Пушок
Собаки всё понимают
и люди, оказывается, тоже.
Палукса — это такое место, которое вроде бы и находится в шестидесяти километрах от центра цивилизации огромного мегаполиса, но в нём, в этом месте, словно остановилось время. Таких населённых пунктов очень много. Эти деревни, посёлки, городки будто бы запечатала в себя никому необъяснимая капсула времени. Кто-то успел из неё вырваться, кто-то успел проникнуть и остаться внутри навсегда, как минимум в нашей памяти. Сколько таких? Великое множество! В них, зачастую, невозможно проникнуть просто так, обязательно должно быть некое связующее звено. Да, вы можете приехать туда в любой момент на авто или электричке, но вы никогда не проникнете в мир этого населённого пункта без проводника. Палукса — такое близкое, но такое же непостижимое, как созвучная звезда Поллукс в созвездии Близнецов. Даже железнодорожная ветка, которая идет от огромного города, через посёлок, имеет только один путь. Другими словами, поезд или электричка может двигаться только в одном направлении. Первое впечатление горожанина-миллионника - «Дыра!» Любой человек, хоть раз в жизни, бывал в таком месте. Из цивилизации в посёлке, в те годы, было только электричество и редкие электрички, хотя вот кажется, совсем рядом, в городе уже внедряли, полным ходом, Виндовс 2.0. Здесь жили интересами сорока, а то и пятидесятилетней давности. Хорошо жили, плохо — никто не знает, но многие жаждали уезжать из таких мест, совершенно не зная зачем. Оставались только старики, не имея телефона, всё время ждали чего-то: смерти, посещения детей или внуков или их гробов.

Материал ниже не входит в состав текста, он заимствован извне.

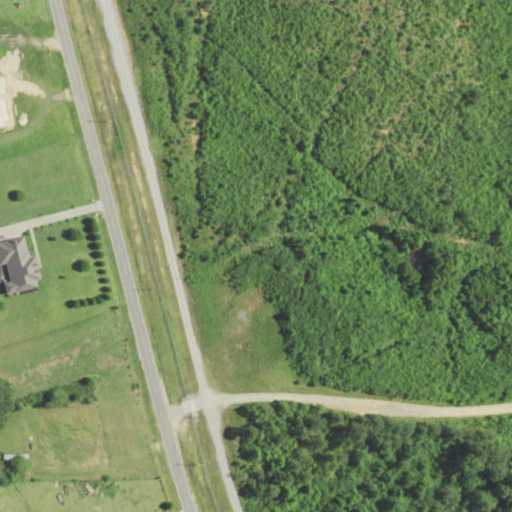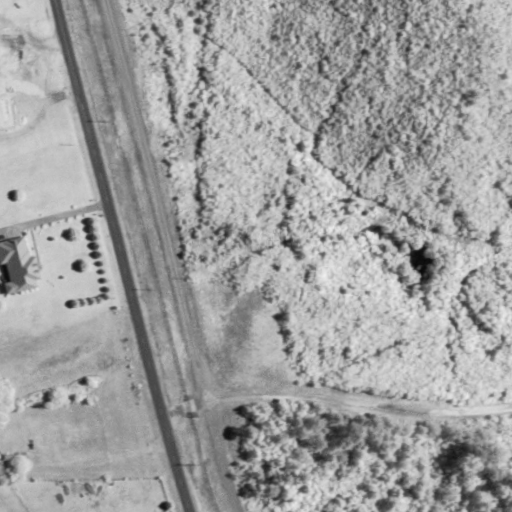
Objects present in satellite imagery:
road: (36, 58)
road: (54, 217)
road: (172, 255)
road: (121, 256)
building: (17, 265)
road: (336, 404)
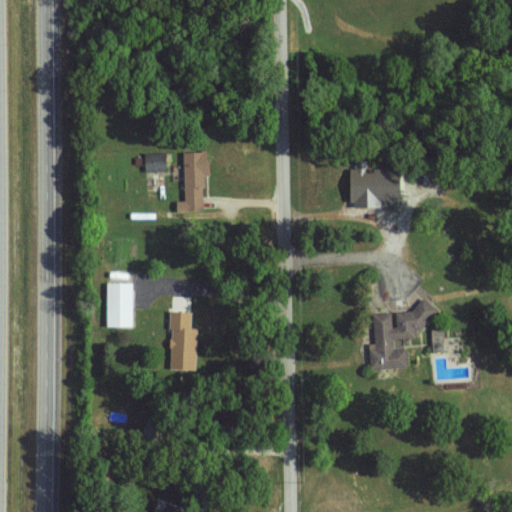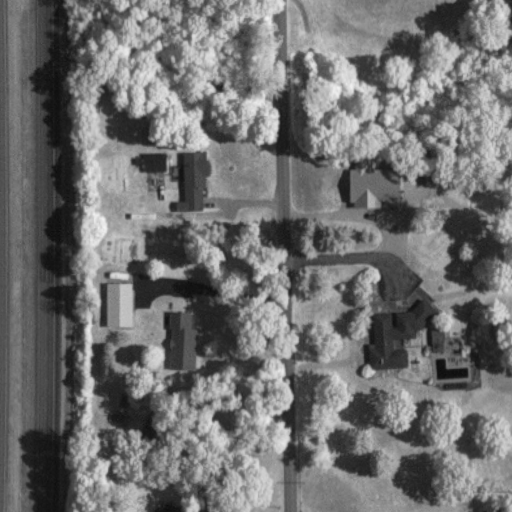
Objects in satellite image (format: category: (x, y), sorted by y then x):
building: (156, 161)
building: (194, 180)
building: (376, 186)
road: (293, 255)
road: (38, 256)
building: (120, 304)
building: (396, 334)
building: (183, 341)
road: (399, 435)
building: (163, 508)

Мирон и Настасья жили как все, в этой капсуле времени. Когда-то, после войны, проводили свою дочь в город, искать счастье. Дочь вышла замуж, родила дочь, развелась и начала пить. Дочь(внучка) росла бесхозной, никому ненужной, улица да интернаты, пока мать спивалась, до чёртиков, от несчастной любви. Однажды даже сиганула из окна шестого этажа, но выжила. Алкоголь был её жизнью, она могла не есть, но не пить не могла. В итоге, в одной из попоек, собутыльники проломили ей голову молотком. Она несколько дней ходила по комнате с кровавым углублением в черепе, размером три на три. В больницу не поехала и, конечно же, умерла. Её дочь, Лена, переживала не сильно, но организовала похороны и привезла гроб с матерью на историческую родину, в Палуксу, где этот гроб и зарыли, потому что хоронить в таких местах было дёшево. Мирон и Настасья, пережившие войну и трагедию дочери, плакали на могилке, тихонько, как дети. Ничего они больше не могли сделать в этой жизни, только умереть в этой капсуле времени.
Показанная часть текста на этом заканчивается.